• _Source text_
· · · · ·

So I put on my teacher cap, which is my private money teacher cap, and I just started teaching people in my own network what private money is, how they can earn high rates of returns safely and securely. And what’s interesting, Carol, joy and I, we got 47 private lenders right now. Not one of them had ever heard of private money and private lending. Not one of them had ever heard of self-directed IRA companies and what a third party custodian is. That’s important by the way, to establish a relationship with a self-directed IRA company because over half of my private lenders are using their retirement funds. And if I didn’t have that relationship to introduce them to move their retirement funds over, I’d be missing out on over half of my private money. So how did I go about raising all this money when I was cut off from the banks?

· · · · ·

• _Provided information_
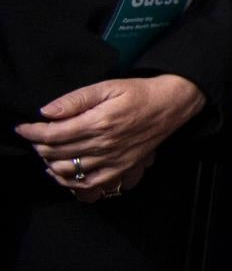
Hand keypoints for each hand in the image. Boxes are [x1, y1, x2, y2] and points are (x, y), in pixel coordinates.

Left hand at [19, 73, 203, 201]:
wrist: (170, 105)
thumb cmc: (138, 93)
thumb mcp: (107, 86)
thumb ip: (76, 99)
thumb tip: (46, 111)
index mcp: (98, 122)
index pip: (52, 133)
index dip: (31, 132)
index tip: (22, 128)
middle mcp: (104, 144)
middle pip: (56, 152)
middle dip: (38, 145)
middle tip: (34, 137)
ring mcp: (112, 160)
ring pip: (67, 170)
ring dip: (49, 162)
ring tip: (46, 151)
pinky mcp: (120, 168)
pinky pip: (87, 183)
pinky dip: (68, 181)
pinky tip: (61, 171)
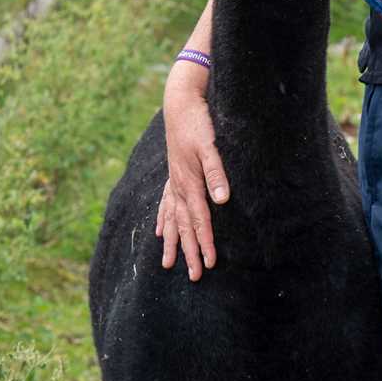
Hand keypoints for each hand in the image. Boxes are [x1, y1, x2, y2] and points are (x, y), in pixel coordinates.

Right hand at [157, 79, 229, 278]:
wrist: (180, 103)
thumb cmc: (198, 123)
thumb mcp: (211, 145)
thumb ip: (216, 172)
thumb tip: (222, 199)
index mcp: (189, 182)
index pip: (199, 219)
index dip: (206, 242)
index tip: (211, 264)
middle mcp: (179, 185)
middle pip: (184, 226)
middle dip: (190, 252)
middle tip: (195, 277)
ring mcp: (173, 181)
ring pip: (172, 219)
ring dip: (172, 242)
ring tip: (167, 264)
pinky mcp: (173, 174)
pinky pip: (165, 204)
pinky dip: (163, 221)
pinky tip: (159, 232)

· · · · ·

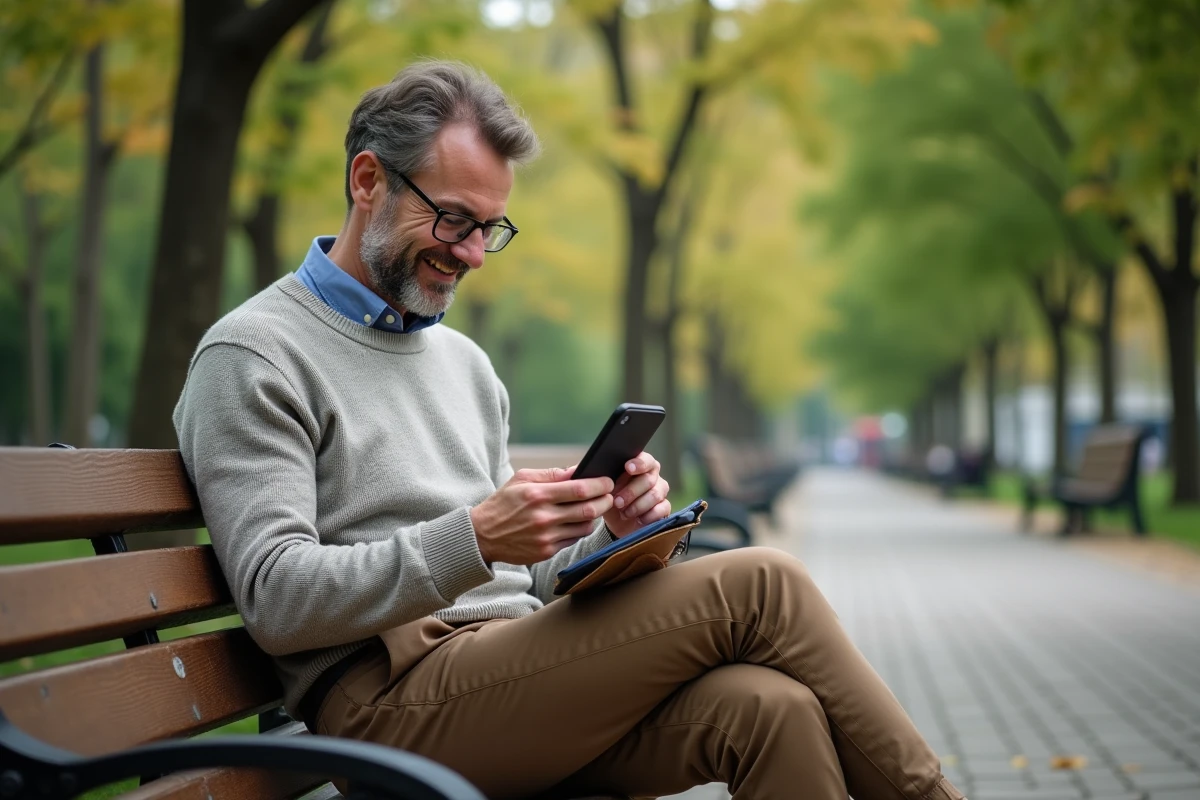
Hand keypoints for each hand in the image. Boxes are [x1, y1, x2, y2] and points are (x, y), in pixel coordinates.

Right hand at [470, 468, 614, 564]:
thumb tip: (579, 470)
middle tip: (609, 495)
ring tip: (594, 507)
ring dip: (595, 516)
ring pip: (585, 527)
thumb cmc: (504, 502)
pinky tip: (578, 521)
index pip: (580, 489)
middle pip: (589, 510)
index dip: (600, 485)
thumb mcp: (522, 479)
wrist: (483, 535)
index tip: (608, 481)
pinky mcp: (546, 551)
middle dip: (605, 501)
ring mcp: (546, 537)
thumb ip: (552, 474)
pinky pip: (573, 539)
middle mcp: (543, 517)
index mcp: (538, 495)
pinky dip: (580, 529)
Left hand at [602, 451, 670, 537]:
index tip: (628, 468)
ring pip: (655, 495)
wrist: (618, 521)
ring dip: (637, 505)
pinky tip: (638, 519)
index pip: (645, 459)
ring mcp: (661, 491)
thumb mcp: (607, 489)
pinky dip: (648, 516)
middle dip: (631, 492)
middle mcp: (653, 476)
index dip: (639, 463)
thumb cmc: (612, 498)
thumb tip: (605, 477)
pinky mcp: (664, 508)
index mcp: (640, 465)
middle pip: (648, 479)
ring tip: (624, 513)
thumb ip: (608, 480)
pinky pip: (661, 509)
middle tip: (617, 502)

· · · · ·

• _Explore the material_
1. Reproduce the private money passage starting with "So I put on" and going on through "from the banks?".
2. Write what follows the last sentence of the private money passage.

• _Results in order_
1.
So I put on my teacher cap, which is my private money teacher cap, and I just started teaching people in my own network what private money is, how they can earn high rates of returns safely and securely. And what’s interesting, Carol, joy and I, we got 47 private lenders right now. Not one of them had ever heard of private money and private lending. Not one of them had ever heard of self-directed IRA companies and what a third party custodian is. That’s important by the way, to establish a relationship with a self-directed IRA company because over half of my private lenders are using their retirement funds. And if I didn’t have that relationship to introduce them to move their retirement funds over, I’d be missing out on over half of my private money. So how did I go about raising all this money when I was cut off from the banks?

2.
(07:02):

I led with a servant’s heart. I led with education. And here’s a really, really important point. I separated the activity. I separated the conversations of telling people what private money is and how they can earn high rates of return safely and securely and having a deal for them to fund. You see, desperation has got a smell to it. And when you talk about is that not true, David? Yeah, very true. So if you’re talking about private money and raising private money with an individual and you got a deal for them to fund, you’re already sounding desperate and you’re not even trying to sound desperate. So we don’t talk about deals and when we’re first exposing somebody to how they can earn high rates of return, we talk about private money. So how do we separate those conversations? Well, when someone has told me that they’ve got, let’s say they’ve got $150,000 they want to invest and get high rates of return conservatively, I’ll say, great, I’ll put your money to work for you just as soon as possible.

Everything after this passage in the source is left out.